━━ Entries provided ━━

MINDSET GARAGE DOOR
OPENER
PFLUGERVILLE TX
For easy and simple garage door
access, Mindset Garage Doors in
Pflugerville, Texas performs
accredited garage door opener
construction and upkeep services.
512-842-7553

━━━

- **Problem description**
Each entry is to be given again, exactly as it stands.

- **Response area**
MINDSET GARAGE DOOR
OPENER
PFLUGERVILLE TX
For easy and simple garage door
access, Mindset Garage Doors in
Pflugerville, Texas performs
accredited garage door opener
construction and upkeep services.
512-842-7553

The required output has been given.